282 moving companies are federally registered in Arkansas, from national van lines to one-truck local crews, with the largest cluster in Little Rock (29 companies). Every one of them has a public federal record: registration, fleet size, and four years of consumer complaints. This page lists them all; click any company to open its full MoverAudit report.
Before you shortlist anyone in Arkansas, know the local landscape: 2 of these companies are registered as brokers only, meaning they resell your move to a carrier you never chose, and 34 have zero trucks on file with FMCSA. At the other end, the largest registered fleet in the state belongs to J B Hunt Transport Inc with 25,280 power units. Fleet size does not equal honesty, but a company promising statewide next-day service with one truck deserves a hard look at its report.

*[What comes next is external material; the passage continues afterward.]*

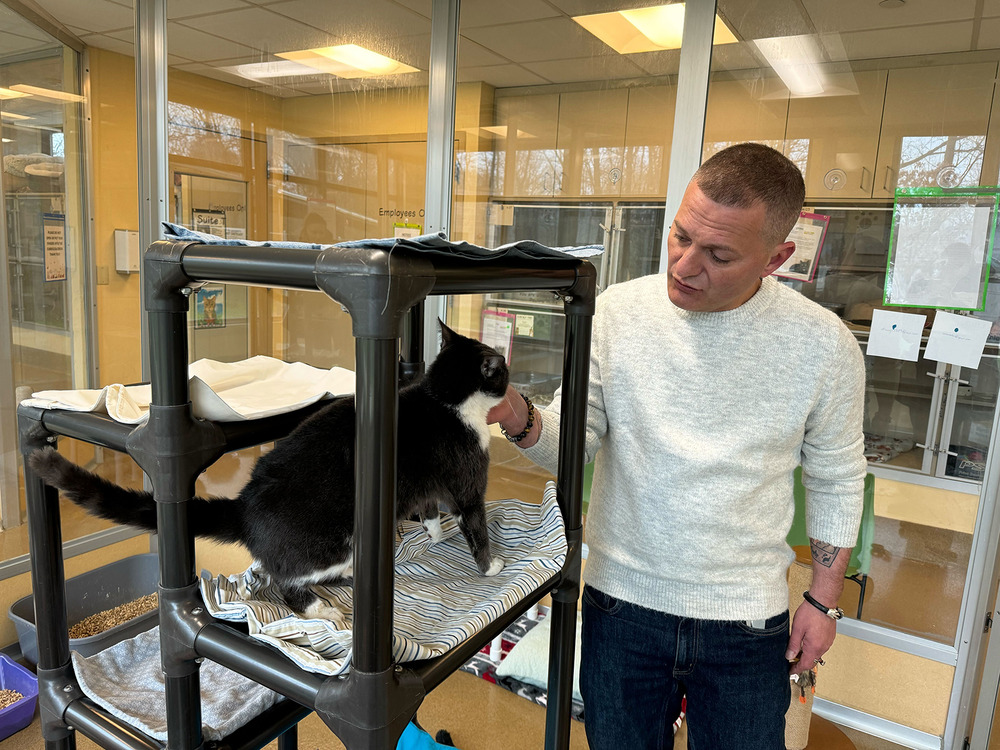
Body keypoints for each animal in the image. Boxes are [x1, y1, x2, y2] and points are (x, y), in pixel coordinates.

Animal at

Start with the record, not the reviews. Star ratings can be bought and buried; the federal complaint database cannot. Open the MoverAudit report for every company on your shortlist and check three things: is it a carrier or a broker, does the fleet size match its promises, and what do the complaint categories say about how it fails. A "Loss and Damage" complaint at a large van line is ordinary friction; a "Hostage Goods" complaint anywhere is a walk-away signal.
For interstate moves (leaving Arkansas), the company must hold federal household goods authority and print its USDOT number on the quote. Verify that the number on the paperwork matches the company name here: a borrowed or mismatched USDOT number is one of the oldest tricks in moving fraud.
For moves within Arkansas, state rules apply on top of federal registration, and complaints also go to the state's consumer protection office. The habits stay the same: written binding estimate after a real survey, small traceable deposit, and the truck does not get loaded until the paperwork matches the company you actually vetted.